I am not sure why you feel I am being "so aggressive", so I am sorry that you feel that way. I was just confused, and your response didn't clarify your position. I am as chill as an ice cube--I am hopeful you knowing so will help you feel less attacked (???).

I appreciate you taking the extra time to clarify all these points.

If you are willing, and have time, could you please follow up with answers to these questions?

1) Grapheme handling is always expensive, is it not? Isn't this implied in the process itself? 2) Is there another way that similar methods/needs could be implemented? I am a little confused on this. I understand what you are telling me about expensive methods, but I am confused about how one would actually use your library without 1) such methods, or 2) continually writing wet code that uses iterators everywhere (and I am not sure how this helps with processing cost?).

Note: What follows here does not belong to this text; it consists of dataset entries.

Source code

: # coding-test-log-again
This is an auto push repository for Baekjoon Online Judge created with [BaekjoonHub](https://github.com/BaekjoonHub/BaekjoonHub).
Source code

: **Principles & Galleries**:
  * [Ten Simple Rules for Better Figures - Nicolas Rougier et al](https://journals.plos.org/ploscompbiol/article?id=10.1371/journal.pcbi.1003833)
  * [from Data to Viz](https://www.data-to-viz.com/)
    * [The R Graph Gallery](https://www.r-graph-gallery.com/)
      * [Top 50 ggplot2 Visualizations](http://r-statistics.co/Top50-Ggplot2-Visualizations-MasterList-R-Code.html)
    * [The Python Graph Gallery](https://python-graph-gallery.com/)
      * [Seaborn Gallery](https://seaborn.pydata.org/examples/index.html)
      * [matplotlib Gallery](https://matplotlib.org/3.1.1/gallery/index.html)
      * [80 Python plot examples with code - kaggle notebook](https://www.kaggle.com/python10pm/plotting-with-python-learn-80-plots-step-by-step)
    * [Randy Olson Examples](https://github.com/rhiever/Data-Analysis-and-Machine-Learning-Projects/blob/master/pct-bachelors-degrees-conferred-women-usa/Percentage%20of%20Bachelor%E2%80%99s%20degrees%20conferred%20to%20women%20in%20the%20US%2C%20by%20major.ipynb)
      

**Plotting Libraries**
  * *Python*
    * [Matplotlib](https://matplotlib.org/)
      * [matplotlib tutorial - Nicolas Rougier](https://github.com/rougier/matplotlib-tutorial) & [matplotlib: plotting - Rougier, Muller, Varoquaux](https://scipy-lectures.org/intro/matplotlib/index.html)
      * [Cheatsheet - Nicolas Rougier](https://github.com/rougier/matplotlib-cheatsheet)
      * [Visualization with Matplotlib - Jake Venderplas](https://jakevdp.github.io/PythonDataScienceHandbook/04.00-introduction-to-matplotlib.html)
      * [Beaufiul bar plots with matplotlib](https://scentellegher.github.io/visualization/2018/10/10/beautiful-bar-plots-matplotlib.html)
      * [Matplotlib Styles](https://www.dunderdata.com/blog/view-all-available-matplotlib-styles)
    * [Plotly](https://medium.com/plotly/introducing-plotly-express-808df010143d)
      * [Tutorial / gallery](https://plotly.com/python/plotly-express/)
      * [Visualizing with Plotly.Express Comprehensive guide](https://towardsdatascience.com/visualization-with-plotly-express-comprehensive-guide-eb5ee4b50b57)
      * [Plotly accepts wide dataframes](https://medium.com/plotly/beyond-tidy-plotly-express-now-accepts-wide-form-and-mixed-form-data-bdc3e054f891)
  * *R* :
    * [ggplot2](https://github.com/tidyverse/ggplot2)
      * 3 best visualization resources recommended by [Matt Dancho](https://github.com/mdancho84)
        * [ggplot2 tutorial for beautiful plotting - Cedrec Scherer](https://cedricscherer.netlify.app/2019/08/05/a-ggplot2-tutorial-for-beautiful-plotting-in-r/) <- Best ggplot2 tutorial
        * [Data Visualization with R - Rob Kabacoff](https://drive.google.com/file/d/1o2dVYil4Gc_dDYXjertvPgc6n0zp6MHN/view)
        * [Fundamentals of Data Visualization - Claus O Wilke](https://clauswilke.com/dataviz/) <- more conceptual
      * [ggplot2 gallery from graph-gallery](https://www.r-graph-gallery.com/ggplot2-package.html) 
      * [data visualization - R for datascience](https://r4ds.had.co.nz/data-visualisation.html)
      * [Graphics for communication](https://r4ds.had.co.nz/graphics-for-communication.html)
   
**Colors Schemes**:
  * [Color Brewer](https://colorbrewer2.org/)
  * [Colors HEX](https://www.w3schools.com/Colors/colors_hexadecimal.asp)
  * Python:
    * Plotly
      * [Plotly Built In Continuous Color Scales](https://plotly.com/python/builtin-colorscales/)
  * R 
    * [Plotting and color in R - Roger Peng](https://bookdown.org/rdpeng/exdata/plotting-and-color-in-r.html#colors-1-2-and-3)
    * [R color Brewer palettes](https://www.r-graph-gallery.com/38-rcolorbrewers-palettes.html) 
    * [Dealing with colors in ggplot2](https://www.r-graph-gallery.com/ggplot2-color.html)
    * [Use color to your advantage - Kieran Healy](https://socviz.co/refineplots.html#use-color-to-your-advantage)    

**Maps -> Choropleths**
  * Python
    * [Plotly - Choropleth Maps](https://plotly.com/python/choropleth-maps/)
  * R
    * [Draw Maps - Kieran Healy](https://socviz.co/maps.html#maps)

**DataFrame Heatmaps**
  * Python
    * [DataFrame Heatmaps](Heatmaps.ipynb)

From my perspective, it sounds like you are basically saying "use graphemes all by themselves, or don't", but graphemes are a standard part of unicode strings, and for something like a parsing library, graphemes may need to be used exclusively, so how could this expense be bypassed, or implemented differently? I am confused with what you are saying, because from my perspective it seems that you need some way to convert from grapheme indecies to byte indecies if you want any hope of (usefully, and dryly) interfacing with the standard str primitive methods in Rust. I am sorry if I myself am sounding thick headed... it may very well be my lack of experience with Rust, it is just from my perspective this all seems like "You can use our library, but only in one limited way. To use it any other way, you will need to implement common methods on your own traits, or in public methods". It seems to me that these methods fit right into your library, and that any user of such methods would inherently know that parsing in such a way is expensive. 🤷🏻‍♂️ 3) Does Rust have a standard convention (naming or otherwise) for "this is expensive, use at your own risk"? 4) Coming from other languages, I am quite surprised with primitive pollution... is this standard practice in Rust? Now I understand this isn't exactly "pollution" in the sense that a trait is being used, and nothing itself about the standard str primitive is being modified, but there is also no way to "undo" the methods that are added to the str primitive through this trait (hence why I use the term "pollution"). Are you telling me that no one who does so (implementing on primitives) with crates, has a way to opt out of it? This seems strange to me at a language/practice level.

I am not being aggressive. I am trying to understand your perspective (and the perspective of the Rust community at large) so I can be a better developer. I appreciate any of your time that you choose to give me.

Manishearth commented 2 years ago

Grapheme handling is always expensive, is it not? Isn't this implied in the process itself?

Not everyone understands the cost, and the more you abstract it away the less clear it is. It is always expensive, but the current API exposes iterators so it's quite clear that it's an iterative API. Exposing it as an indexy API would hide that cost.

continually writing wet code that uses iterators everywhere

This is indeed the way to do it, and Rust code is typically iterator heavy. But I disagree that it's "wet", because for each user the precise way of doing this might be different. The crate exposes the tools for iteration, and it's up to the user to do the bookkeeping the way they need. It really depends on the use case as to how that is done specifically.

Now I understand this isn't exactly "pollution" in the sense that a trait is being used, and nothing itself about the standard str primitive is being modified, but there is also no way to "undo" the methods that are added to the str primitive through this trait (hence why I use the term "pollution"). Are you telling me that no one who does so (implementing on primitives) with crates, has a way to opt out of it? This seems strange to me at a language/practice level.

The methods only show up when you import the trait. So you actually have to take active steps to pollute it locally, by default there's nothing to undo.

There's also no any issue with clashes: Rust allows one to reuse the same name between trait impls and there are ways of disambiguating when necessary.

This is different than other languages because other languages don't typically have the ability to opt in to further methods by importing traits, or they don't have ways of resolving conflicts.

Manishearth commented 2 years ago

I am not sure why you feel I am being "so aggressive", so I am sorry that you feel that way. I was just confused, and your response didn't clarify your position. I am as chill as an ice cube--I am hopeful you knowing so will help you feel less attacked (???).

Also, "i'm sorry that you feel this way" is not an apology. Not that I'm asking for one, but just to be clear.

If you're interacting with open source maintainers and don't want to come off as aggressive, you have to be less demanding. Your response came off as sounding super entitled to my time, relying on some kind of obligation I do not have here. It's fine to make requests, but you gotta make them without implying some kind of obligation.

th317erd commented 2 years ago

I greatly appreciate your responses. I have learned some things from this conversation. I didn't know implementations were added only on import of the trait. I thought they were added as soon as you started using the crate. But now that I am thinking of it, this actually makes sense.

I also greatly appreciate that comment about "obligation". I fairly regularly get the "why so aggressive!?" response when interacting with nearly anyone. I never could understand why people always think I am being "aggressive". I just talk straight, engineer to engineer, assuming positive intent, and that others are assuming positive intent as well. This little hint helps me understand my problem interacting with other developers, and is greatly appreciated. ❤️